▶ [EXTRACT PROVIDED]
Dplyr version of SQL `PARTITION BY` with sort order for use with SQL backend

dplyr

#1

I have a common idiom I use regularly in SQL (Redshift) and I'm trying to port the same concept over to dplyr to use on the same DB via a dbplyr sql backend. It involves using row_number and partition by grouped with fewer groups than the data I'm sorting. That's hard to explain, but look at the dummy example below. You can see I group by 2 variables but partition by only 1:

SELECT 
          groupA, 
          groupB, 
          Row_number() OVER ( PARTITION BY groupA, ORDER BY Sum(my_amount) ) AS rank,
          sum( my_amount ) as my_amount
FROM 
          my_table
GROUP BY
          groupA, 
          groupB

to do this in dplyr I do it in two, somewhat slower, steps:

my_table %>%
  group_by(groupA) %>%
  summarize( my_amount = sum(my_amount)) %>%
  mutate(rank = row_number()) %>%
  select(groupA, rank) ->
sort_order

sort_order %>%
  inner_join(my_table) %>%
  inner_join(weight_table, by = rank) %>% ## this is why I need to group and partition by different resolution
  group_by(groupA, groupB) %>%
  mutate( my_amount = my_amount * weight ) -> ## weight comes from the weight_table joined above
output

I'm doing this all over on the database and the above dplyr pipe sequence is really slow because of the joining the sort_order table back to my_table. Compared to the SQL version with PARTITION BY, the dplyr version is painfully slow.

Is there a more efficient way you all know of to emulate the PARTITION BY with dplyr and an SQL backend? Searching for this has been a little hard because of the naming clash with dplyr's partition function.


#2

aaaaand I kinda sorta think this might be the solution:

I was going to add a link to a related Stack Overflow question and so I googled for [dplyr "partition by'] which gave me the SO question.. but also a hit in the dplyr documentation. Turns out I can use the vars_group parameter like so:

translate_sql(rank(), vars_group = "ID")

▶ [TASK BRIEF] In the thread's first dplyr pipe, the one ending in sort_order, list every function called with parentheses. The items after this point come from a separate source, unrelated to the thread.

▶ [DATASET EXTRACT]
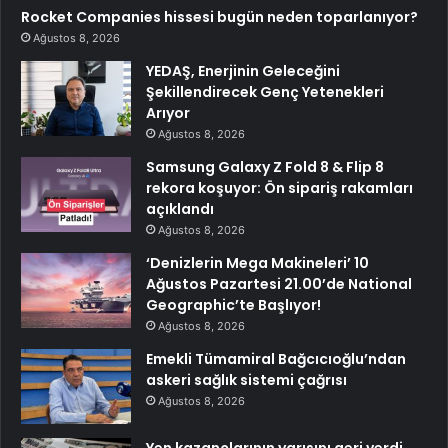
Rocket Companies hissesi bugün neden toparlanıyor?
Ağustos 8, 2026
YEDAŞ, Enerjinin Geleceğini
Şekillendirecek Genç Yetenekleri
Arıyor
Ağustos 8, 2026
Samsung Galaxy Z Fold 8 & Flip 8
rekora koşuyor: Ön sipariş rakamları
açıklandı
Ağustos 8, 2026
‘Denizlerin Mega Makineleri’ 10
Ağustos Pazartesi 21.00’de National
Geographic’te Başlıyor!
Ağustos 8, 2026
Emekli Tümamiral Bağcıcıoğlu’ndan
askeri sağlık sistemi çağrısı
Ağustos 8, 2026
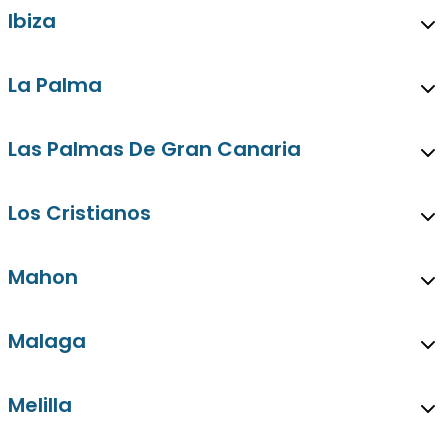
Ibiza
La Palma
Las Palmas De Gran Canaria
Los Cristianos
Mahon
Malaga
Melilla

▶ [YOUR SOLUTION] group_by, summarize, sum, mutate, row_number, select